L’élection de Barack Obama relance le débat sur la diversité en France et dans la politique française.
Le Conseil représentatif des associations noires de France veut se rendre dès mercredi à l’Élysée pour demander à Nicolas Sarkozy « d’apporter une réponse politique à l’espoir suscité par Obama ».
Le CRAN, association minoritaire dont la représentativité est contestée, réclame l’évaluation des discriminations en France sur la base de « statistiques de la diversité » et une « véritable politique d’action positive ».
Dans un des pays les plus multi-ethniques d’Europe en raison de son passé colonial, les élus et les directions des partis sont presque uniformément blancs.
Rama Yade, secrétaire d’État aux Droits de l’homme et seule Noire du gouvernement, se vit d’ailleurs comme « une exception un peu douloureuse ».

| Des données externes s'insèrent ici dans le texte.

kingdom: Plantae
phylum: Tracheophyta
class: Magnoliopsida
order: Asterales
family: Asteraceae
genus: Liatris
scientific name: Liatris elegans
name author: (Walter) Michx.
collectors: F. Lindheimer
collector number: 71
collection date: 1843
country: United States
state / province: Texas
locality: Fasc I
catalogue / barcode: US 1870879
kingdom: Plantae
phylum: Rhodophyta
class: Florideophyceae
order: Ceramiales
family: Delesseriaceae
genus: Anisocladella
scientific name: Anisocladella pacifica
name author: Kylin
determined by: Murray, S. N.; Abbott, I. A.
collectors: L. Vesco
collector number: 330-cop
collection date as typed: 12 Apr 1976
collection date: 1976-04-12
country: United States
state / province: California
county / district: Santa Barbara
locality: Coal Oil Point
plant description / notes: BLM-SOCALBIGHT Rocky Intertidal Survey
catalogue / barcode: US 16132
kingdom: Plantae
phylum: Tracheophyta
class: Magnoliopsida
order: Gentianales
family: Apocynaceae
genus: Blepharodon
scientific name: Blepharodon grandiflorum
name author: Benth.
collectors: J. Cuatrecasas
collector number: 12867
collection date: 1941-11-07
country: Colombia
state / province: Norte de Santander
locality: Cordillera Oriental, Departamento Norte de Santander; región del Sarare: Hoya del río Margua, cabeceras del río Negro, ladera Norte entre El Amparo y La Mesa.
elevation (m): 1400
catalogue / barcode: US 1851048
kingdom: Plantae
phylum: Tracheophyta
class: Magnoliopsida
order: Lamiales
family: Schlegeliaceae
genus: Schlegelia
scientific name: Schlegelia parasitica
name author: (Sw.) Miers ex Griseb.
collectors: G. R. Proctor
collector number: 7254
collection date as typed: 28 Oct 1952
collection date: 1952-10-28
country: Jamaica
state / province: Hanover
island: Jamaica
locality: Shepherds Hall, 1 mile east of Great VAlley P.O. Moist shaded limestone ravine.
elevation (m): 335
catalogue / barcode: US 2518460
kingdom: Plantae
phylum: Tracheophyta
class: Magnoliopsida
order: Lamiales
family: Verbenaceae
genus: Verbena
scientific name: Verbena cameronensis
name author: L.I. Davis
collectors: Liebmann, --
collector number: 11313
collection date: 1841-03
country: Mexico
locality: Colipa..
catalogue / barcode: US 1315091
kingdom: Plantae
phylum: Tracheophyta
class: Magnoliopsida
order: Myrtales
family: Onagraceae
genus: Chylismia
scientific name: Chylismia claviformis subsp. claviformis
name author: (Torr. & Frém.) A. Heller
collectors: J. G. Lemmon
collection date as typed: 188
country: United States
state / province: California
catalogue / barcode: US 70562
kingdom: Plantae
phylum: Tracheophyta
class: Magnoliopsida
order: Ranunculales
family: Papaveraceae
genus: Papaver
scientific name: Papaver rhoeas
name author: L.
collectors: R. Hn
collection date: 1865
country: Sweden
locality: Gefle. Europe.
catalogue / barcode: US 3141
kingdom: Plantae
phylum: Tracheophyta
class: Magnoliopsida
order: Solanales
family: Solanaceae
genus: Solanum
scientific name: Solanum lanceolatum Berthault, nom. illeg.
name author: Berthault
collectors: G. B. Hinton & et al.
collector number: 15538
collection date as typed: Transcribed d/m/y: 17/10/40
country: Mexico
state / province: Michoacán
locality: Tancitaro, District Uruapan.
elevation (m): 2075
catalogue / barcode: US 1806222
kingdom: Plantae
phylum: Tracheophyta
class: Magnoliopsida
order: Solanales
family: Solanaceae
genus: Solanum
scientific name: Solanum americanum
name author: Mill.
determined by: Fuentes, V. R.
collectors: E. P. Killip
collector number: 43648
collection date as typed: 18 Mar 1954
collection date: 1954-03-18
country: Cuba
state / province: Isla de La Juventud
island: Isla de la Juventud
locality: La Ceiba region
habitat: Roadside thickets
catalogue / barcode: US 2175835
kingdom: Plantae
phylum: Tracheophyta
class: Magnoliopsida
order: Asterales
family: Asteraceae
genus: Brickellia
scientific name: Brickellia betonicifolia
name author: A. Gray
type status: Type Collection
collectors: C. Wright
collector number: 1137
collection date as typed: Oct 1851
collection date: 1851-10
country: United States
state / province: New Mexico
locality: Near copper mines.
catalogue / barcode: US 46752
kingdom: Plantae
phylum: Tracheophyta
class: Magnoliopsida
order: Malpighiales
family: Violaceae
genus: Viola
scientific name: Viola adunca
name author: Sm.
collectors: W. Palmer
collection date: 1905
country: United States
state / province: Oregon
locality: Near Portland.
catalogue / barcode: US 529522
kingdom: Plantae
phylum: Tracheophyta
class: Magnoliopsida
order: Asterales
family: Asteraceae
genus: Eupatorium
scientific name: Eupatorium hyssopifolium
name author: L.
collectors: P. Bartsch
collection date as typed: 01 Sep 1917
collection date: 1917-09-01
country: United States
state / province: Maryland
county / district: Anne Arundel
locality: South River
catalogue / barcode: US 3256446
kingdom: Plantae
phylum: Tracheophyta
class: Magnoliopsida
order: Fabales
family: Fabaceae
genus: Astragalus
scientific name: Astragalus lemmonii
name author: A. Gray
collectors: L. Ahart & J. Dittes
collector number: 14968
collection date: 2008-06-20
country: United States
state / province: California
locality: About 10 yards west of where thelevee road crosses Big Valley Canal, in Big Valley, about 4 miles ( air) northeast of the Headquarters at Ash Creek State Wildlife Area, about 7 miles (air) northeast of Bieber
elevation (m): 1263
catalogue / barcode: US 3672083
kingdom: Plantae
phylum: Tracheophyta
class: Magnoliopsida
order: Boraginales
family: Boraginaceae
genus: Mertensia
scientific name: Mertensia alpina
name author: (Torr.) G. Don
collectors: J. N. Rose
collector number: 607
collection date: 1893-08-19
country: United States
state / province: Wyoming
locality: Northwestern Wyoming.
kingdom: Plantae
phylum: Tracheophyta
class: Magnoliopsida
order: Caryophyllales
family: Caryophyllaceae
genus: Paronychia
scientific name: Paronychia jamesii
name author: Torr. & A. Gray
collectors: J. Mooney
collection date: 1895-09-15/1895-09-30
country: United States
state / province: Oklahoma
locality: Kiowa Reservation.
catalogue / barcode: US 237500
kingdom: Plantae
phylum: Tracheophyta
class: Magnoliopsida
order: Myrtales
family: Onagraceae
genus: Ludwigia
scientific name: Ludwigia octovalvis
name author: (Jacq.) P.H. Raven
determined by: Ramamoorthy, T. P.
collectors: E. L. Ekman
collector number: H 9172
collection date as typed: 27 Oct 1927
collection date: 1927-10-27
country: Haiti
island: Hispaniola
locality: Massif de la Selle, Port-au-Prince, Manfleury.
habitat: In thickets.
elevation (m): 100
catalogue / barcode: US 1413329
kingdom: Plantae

« Le souffle provoqué par l’élection de Barack Obama doit sonner le moment pour nous aussi de la mobilisation », a-t-elle souhaité sur France Info. » Pour moi, c’est un honneur, mais quand on voit les Etats-Unis avec ces 641 maires noirs, ces quatre gouverneurs noirs, deux secrétaires d’État aux Affaires étrangères qu’ont été Colin Powell et Condoleezza Rice, et 42 Noirs à la Chambre des représentants, on se dit qu’il y a encore du travail à faire. »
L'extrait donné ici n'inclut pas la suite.